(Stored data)
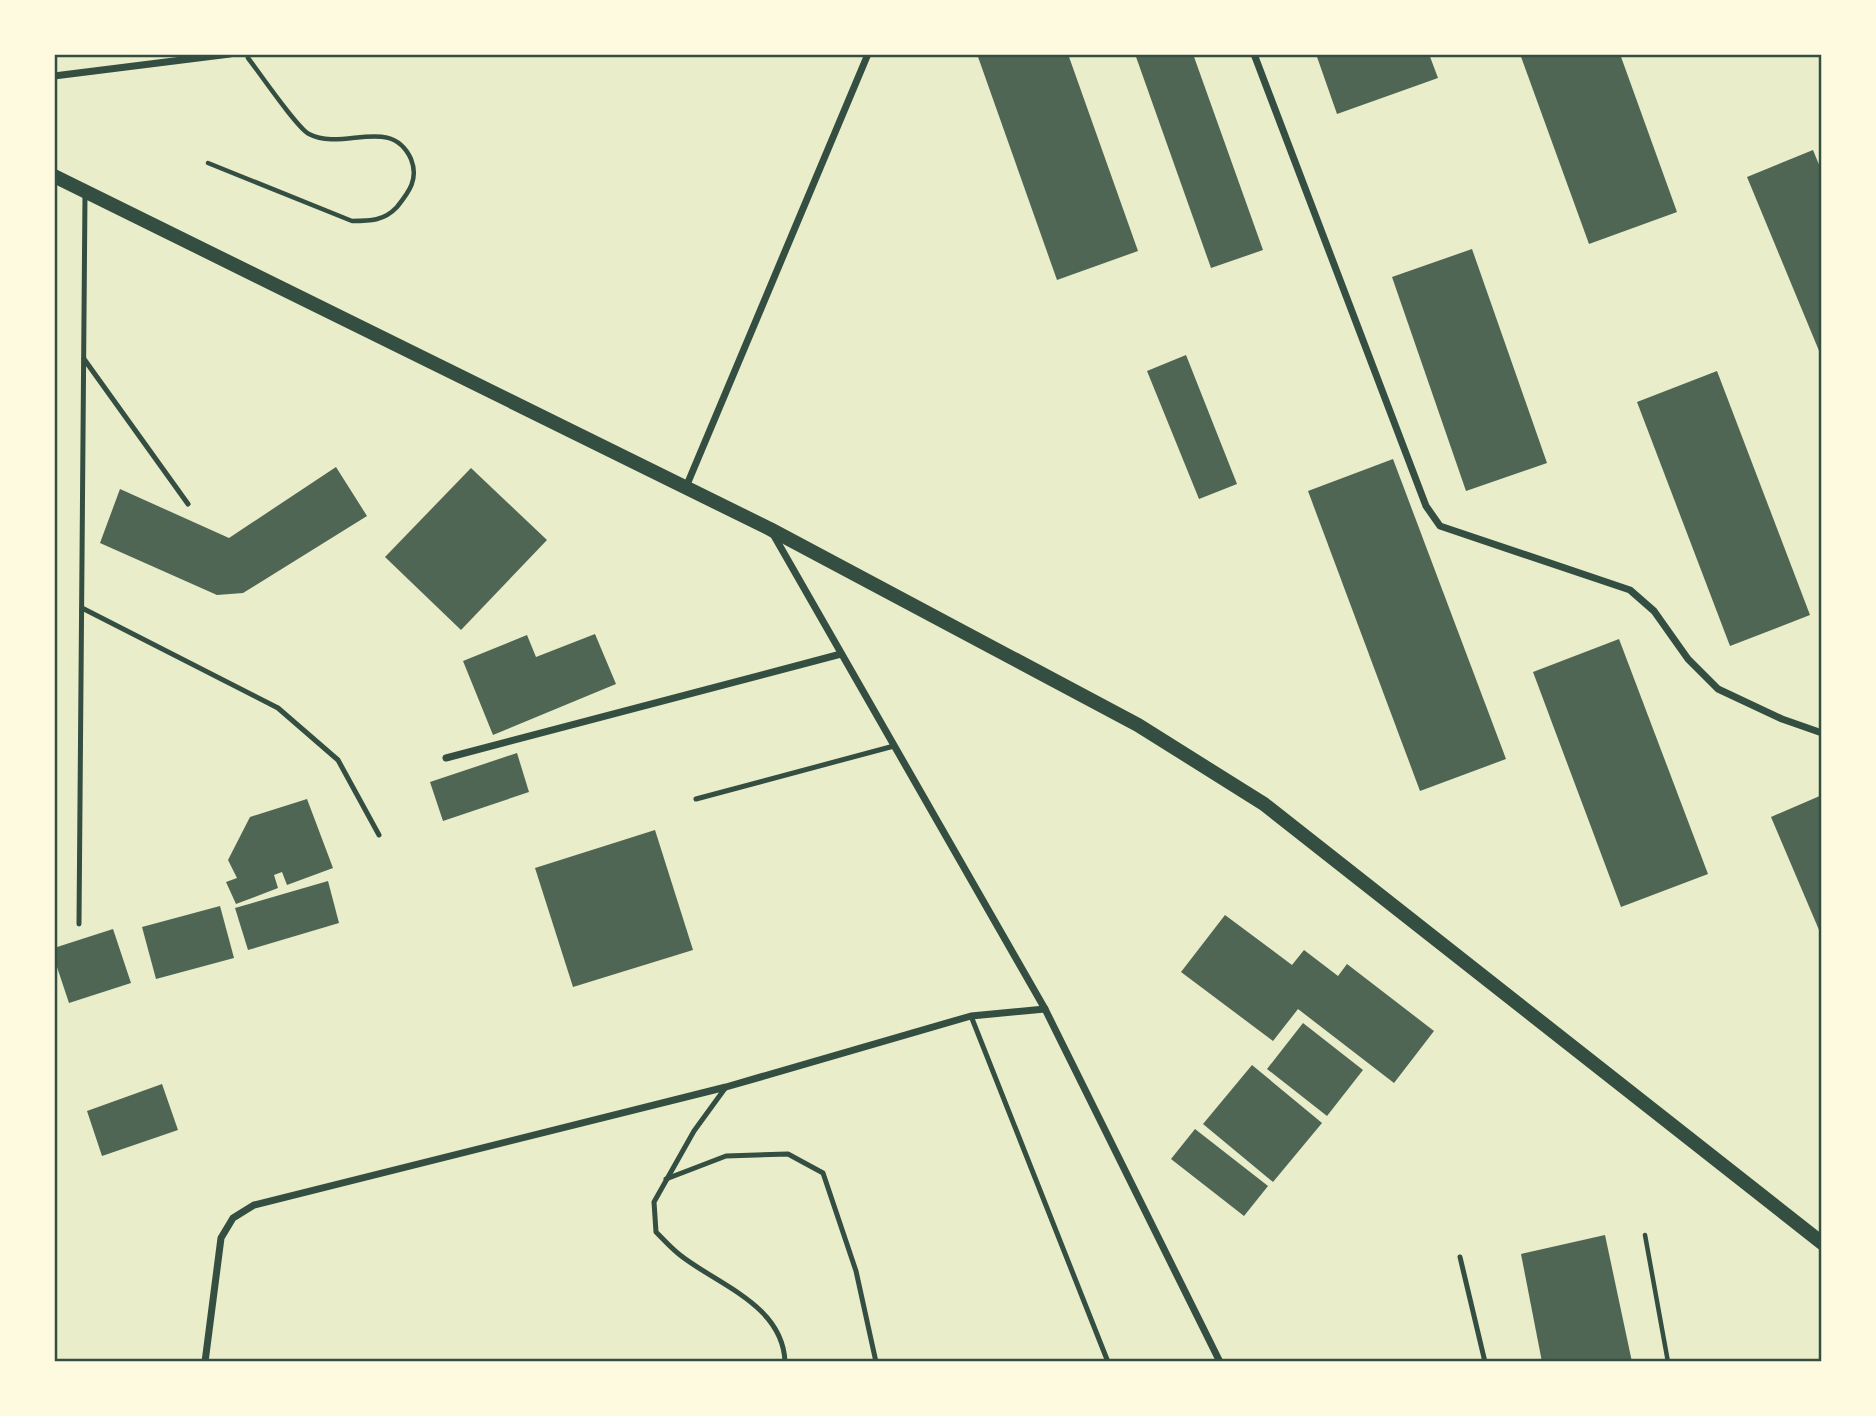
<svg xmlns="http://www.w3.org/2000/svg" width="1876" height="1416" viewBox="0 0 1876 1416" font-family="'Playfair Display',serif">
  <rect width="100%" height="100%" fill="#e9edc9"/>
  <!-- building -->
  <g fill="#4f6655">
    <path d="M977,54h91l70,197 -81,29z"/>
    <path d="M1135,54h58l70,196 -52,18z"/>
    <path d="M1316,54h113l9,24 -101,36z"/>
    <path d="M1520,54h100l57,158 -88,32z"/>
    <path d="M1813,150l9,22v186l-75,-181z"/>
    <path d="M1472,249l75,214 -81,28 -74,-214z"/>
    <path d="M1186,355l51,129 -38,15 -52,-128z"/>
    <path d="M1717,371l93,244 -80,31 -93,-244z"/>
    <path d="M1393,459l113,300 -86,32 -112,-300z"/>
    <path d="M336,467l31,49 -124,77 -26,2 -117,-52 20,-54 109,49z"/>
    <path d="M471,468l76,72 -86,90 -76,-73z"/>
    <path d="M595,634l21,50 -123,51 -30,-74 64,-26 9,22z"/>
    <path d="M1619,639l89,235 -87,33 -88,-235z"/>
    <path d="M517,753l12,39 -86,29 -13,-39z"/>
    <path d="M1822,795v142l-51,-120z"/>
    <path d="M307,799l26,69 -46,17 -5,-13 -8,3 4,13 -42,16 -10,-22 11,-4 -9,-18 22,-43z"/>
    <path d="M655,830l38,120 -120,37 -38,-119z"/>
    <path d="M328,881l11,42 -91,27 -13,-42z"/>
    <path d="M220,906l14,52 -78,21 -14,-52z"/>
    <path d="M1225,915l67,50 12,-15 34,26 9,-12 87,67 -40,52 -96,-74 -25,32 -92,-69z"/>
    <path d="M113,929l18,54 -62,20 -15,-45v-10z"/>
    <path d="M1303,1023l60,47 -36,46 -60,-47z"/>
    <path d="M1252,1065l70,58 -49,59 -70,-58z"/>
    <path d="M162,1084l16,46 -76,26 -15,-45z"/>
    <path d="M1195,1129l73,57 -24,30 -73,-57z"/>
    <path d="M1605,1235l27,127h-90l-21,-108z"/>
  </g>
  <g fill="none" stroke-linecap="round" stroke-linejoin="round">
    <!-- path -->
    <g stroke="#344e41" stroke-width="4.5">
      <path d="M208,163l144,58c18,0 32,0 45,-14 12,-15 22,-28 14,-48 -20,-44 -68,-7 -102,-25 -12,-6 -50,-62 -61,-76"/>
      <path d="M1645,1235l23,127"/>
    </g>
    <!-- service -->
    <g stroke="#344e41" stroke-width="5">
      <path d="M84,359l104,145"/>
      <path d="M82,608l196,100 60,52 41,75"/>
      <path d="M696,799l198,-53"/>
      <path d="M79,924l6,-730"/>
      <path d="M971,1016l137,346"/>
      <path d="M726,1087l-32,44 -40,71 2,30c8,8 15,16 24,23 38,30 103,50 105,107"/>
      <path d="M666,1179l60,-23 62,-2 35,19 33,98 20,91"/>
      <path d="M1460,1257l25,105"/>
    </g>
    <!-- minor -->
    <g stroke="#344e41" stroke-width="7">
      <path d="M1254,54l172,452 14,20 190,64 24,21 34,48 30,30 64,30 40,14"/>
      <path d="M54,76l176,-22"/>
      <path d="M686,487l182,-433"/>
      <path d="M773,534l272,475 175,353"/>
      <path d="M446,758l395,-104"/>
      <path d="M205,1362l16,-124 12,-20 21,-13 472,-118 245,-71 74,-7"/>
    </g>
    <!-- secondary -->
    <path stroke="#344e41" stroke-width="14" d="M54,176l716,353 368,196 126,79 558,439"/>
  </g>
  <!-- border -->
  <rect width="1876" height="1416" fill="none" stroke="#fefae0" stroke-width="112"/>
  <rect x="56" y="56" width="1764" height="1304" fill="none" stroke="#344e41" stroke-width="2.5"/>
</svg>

#### [Aim of the task]
An answer is complete only when it holds every line above containing the string "none".

#### [Answer section]
  <g fill="none" stroke-linecap="round" stroke-linejoin="round">
  <rect width="1876" height="1416" fill="none" stroke="#fefae0" stroke-width="112"/>
  <rect x="56" y="56" width="1764" height="1304" fill="none" stroke="#344e41" stroke-width="2.5"/>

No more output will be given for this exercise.